╭─ Stored data
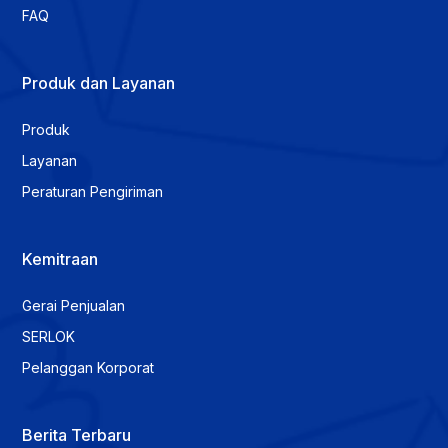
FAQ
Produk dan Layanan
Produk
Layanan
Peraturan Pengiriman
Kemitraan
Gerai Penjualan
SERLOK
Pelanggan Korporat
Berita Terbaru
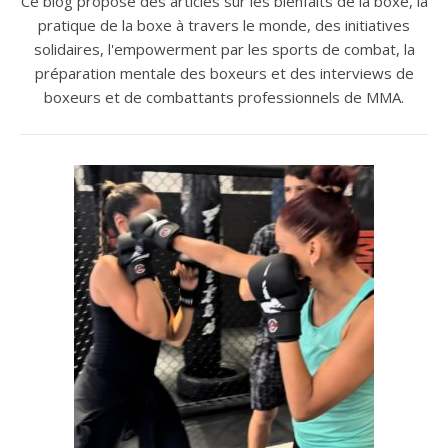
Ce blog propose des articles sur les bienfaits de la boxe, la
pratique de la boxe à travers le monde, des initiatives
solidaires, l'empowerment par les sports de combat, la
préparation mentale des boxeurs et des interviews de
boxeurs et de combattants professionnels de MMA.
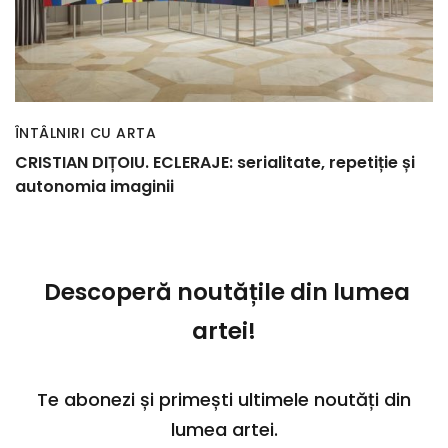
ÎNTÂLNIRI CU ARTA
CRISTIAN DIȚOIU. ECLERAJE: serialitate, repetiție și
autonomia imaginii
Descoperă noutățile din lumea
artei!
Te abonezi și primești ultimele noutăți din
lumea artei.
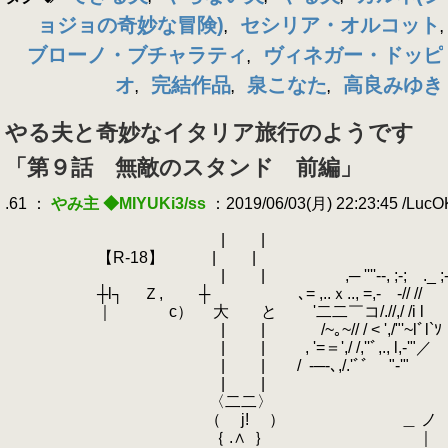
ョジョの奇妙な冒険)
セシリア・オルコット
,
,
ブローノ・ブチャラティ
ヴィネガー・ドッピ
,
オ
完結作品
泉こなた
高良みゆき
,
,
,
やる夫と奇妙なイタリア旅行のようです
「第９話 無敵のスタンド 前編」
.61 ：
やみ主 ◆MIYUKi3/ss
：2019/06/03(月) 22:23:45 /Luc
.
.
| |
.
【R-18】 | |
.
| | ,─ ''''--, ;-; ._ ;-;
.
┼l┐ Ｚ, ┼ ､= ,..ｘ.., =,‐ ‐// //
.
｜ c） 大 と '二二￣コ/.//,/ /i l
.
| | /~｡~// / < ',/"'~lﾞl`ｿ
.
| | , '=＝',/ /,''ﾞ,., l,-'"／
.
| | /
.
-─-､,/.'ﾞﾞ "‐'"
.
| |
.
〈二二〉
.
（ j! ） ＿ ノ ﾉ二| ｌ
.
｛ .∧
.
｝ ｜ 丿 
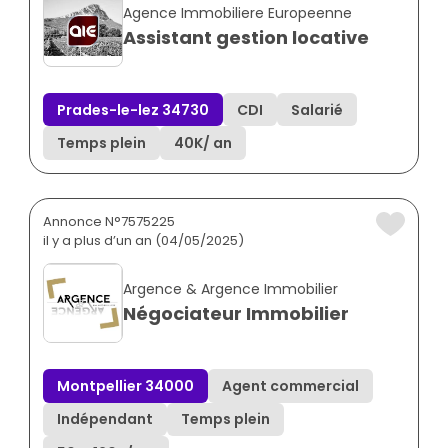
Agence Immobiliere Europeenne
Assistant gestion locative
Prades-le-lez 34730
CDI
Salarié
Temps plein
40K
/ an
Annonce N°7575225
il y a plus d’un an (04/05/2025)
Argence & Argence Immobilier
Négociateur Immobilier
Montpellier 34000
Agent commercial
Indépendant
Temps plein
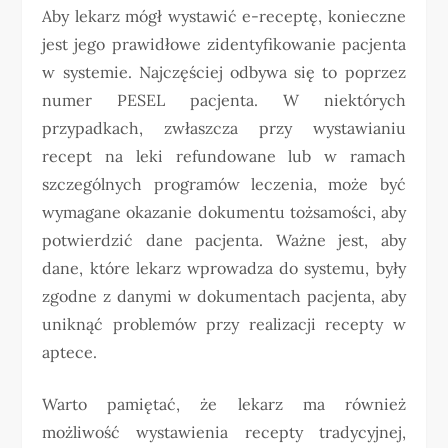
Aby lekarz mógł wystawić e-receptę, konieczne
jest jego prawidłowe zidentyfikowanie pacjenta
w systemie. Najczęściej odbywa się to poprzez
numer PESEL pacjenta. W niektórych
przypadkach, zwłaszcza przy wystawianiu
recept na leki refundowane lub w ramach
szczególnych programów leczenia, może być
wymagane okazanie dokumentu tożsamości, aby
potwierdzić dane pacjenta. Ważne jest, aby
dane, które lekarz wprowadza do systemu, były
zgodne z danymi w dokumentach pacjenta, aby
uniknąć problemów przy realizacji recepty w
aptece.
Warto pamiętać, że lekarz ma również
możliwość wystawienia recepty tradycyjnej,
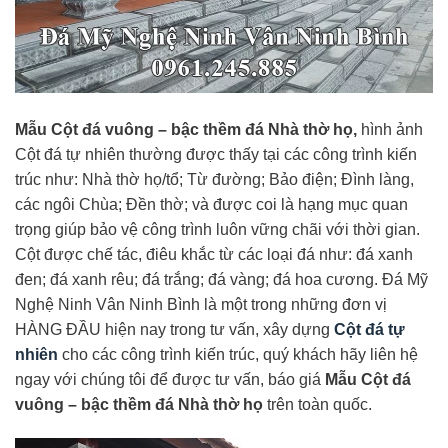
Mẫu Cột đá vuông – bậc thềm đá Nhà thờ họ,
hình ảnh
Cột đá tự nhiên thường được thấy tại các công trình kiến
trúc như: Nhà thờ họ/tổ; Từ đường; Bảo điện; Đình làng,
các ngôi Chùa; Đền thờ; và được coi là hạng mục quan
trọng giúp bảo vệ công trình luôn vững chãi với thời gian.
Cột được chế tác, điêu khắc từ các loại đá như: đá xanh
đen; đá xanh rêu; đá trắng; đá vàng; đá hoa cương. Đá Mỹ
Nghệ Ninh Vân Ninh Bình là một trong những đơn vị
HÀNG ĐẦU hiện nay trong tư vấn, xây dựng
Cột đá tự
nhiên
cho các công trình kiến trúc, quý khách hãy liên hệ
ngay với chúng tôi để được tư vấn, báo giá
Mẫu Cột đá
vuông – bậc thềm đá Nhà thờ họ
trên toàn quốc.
╰─
→ **What this task involves**: What you need to copy is the run of lines from the one holding "jest jego prawidłowe" through the end of the data, exactly and only, both ends included, pictures omitted.

→ **Solution**:
jest jego prawidłowe zidentyfikowanie pacjenta
w systemie. Najczęściej odbywa się to poprzez
numer PESEL pacjenta. W niektórych
przypadkach, zwłaszcza przy wystawianiu
recept na leki refundowane lub w ramach
szczególnych programów leczenia, może być
wymagane okazanie dokumentu tożsamości, aby
potwierdzić dane pacjenta. Ważne jest, aby
dane, które lekarz wprowadza do systemu, były
zgodne z danymi w dokumentach pacjenta, aby
uniknąć problemów przy realizacji recepty w
aptece.
Warto pamiętać, że lekarz ma również
możliwość wystawienia recepty tradycyjnej,
Mẫu Cột đá vuông – bậc thềm đá Nhà thờ họ,
hình ảnh
Cột đá tự nhiên thường được thấy tại các công trình kiến
trúc như: Nhà thờ họ/tổ; Từ đường; Bảo điện; Đình làng,
các ngôi Chùa; Đền thờ; và được coi là hạng mục quan
trọng giúp bảo vệ công trình luôn vững chãi với thời gian.
Cột được chế tác, điêu khắc từ các loại đá như: đá xanh
đen; đá xanh rêu; đá trắng; đá vàng; đá hoa cương. Đá Mỹ
Nghệ Ninh Vân Ninh Bình là một trong những đơn vị
HÀNG ĐẦU hiện nay trong tư vấn, xây dựng
Cột đá tự
nhiên
cho các công trình kiến trúc, quý khách hãy liên hệ
ngay với chúng tôi để được tư vấn, báo giá
Mẫu Cột đá
vuông – bậc thềm đá Nhà thờ họ
trên toàn quốc.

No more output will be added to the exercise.